Excerpted records start
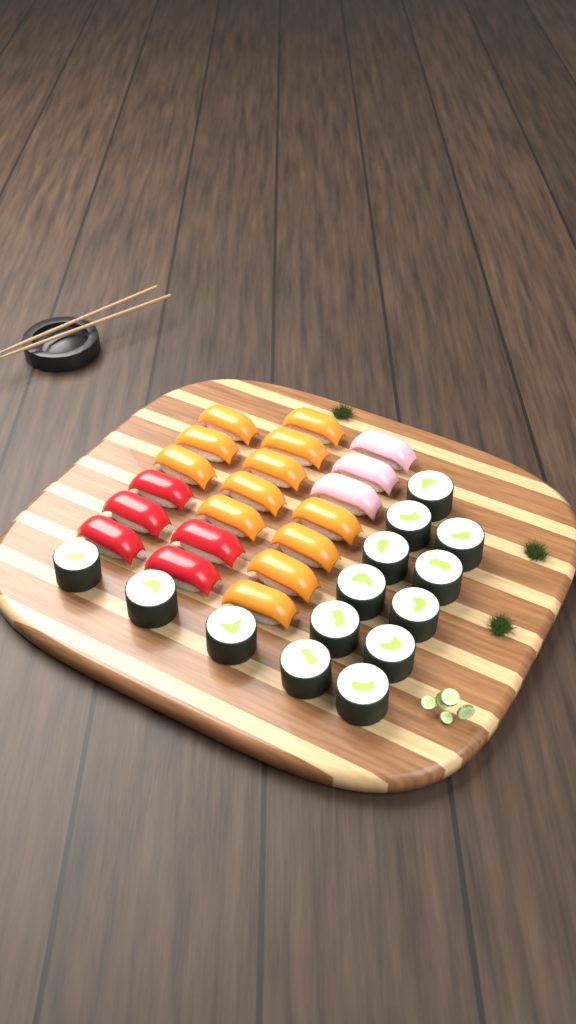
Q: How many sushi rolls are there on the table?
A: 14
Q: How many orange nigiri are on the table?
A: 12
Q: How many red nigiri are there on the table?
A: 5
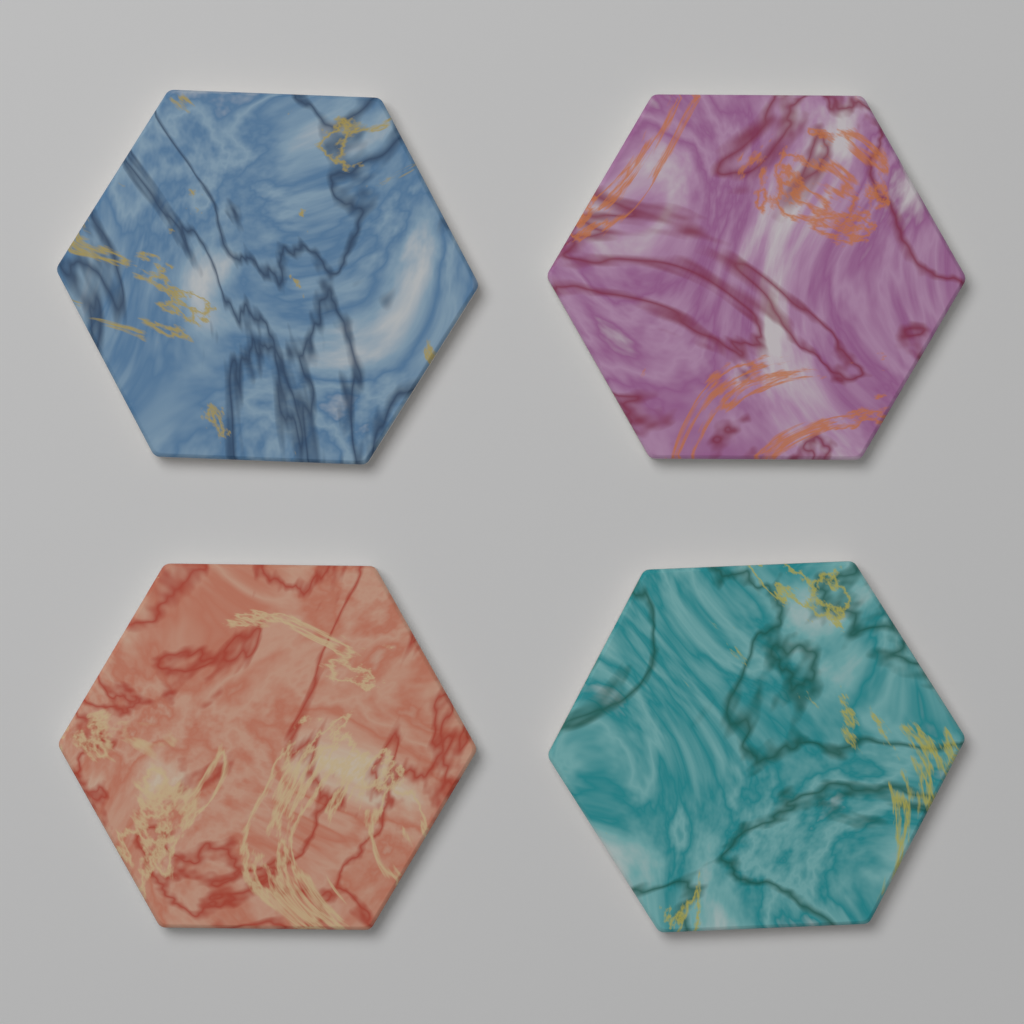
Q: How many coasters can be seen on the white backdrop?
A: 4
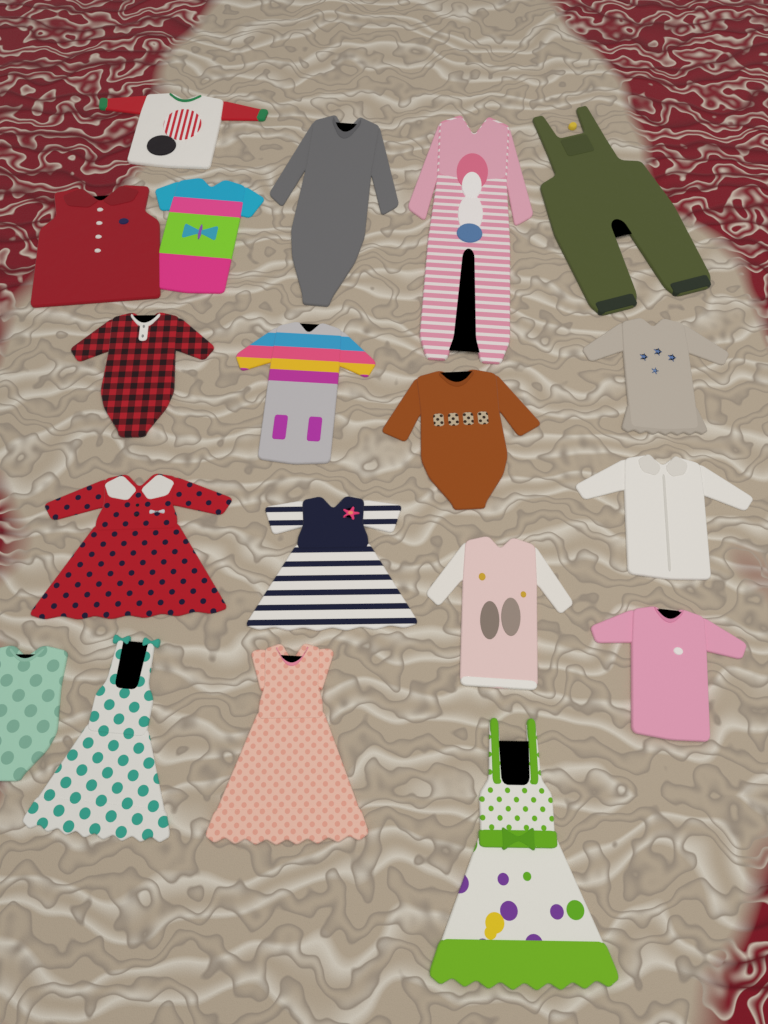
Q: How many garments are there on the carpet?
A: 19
Excerpted records end
Excerpted records start
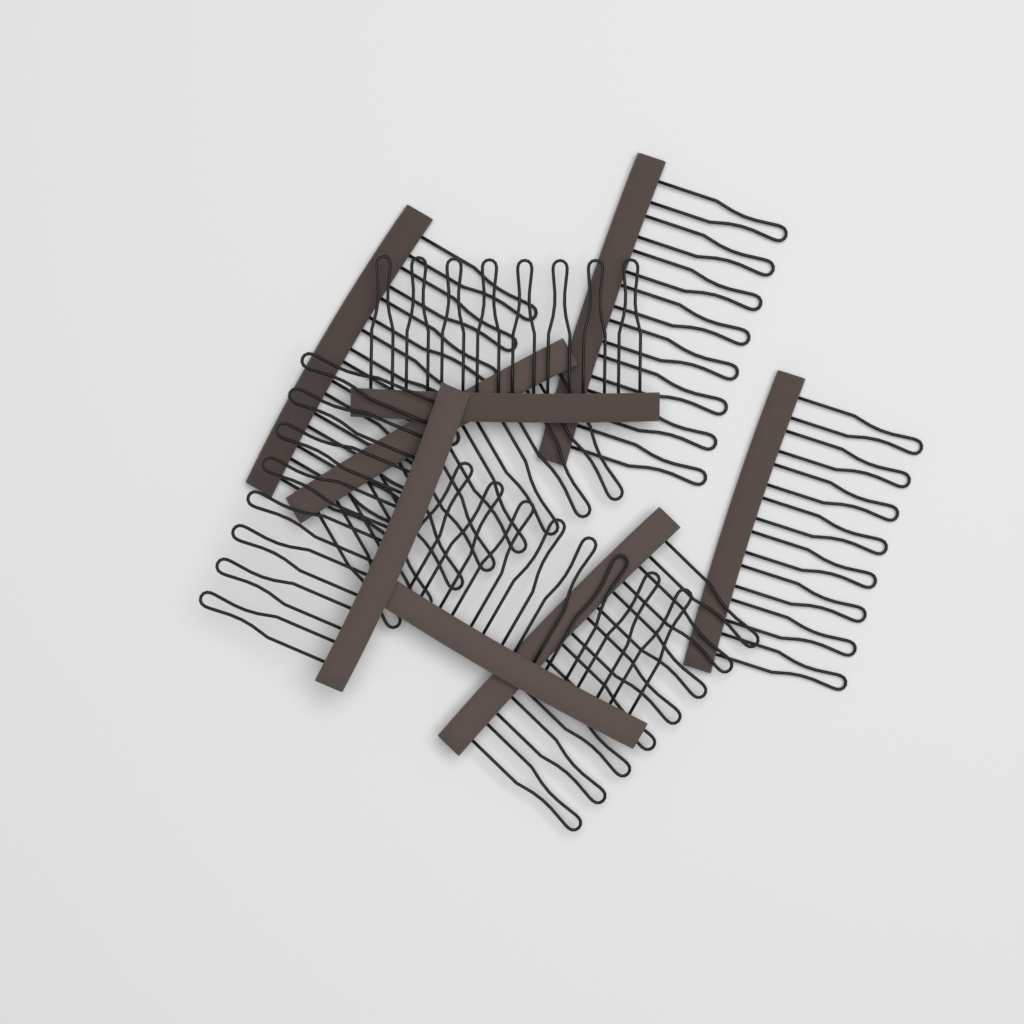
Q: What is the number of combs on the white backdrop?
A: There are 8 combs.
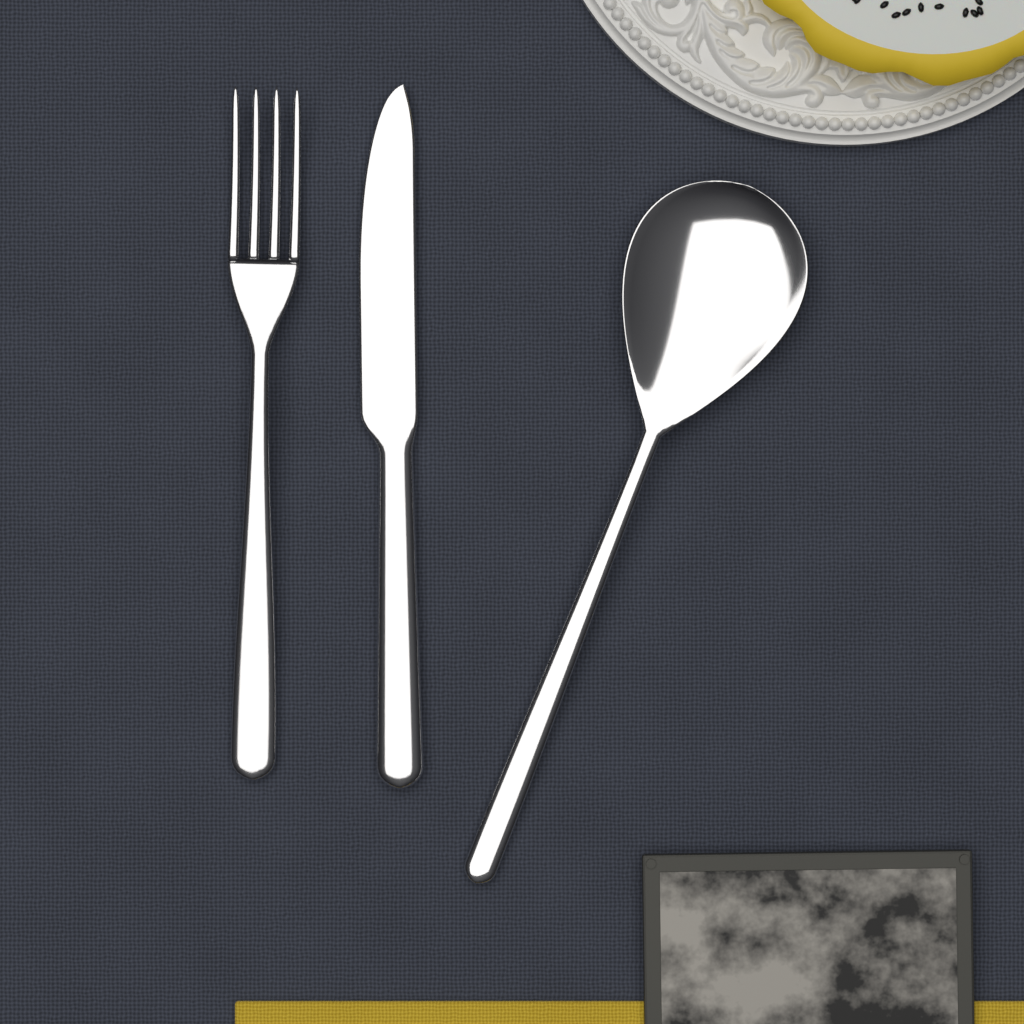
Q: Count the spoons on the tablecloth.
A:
Excerpted records end
Goal:
Count the lines in the records that contain the string "many", with case mattering, and reply with that number alone.

Expected output:
5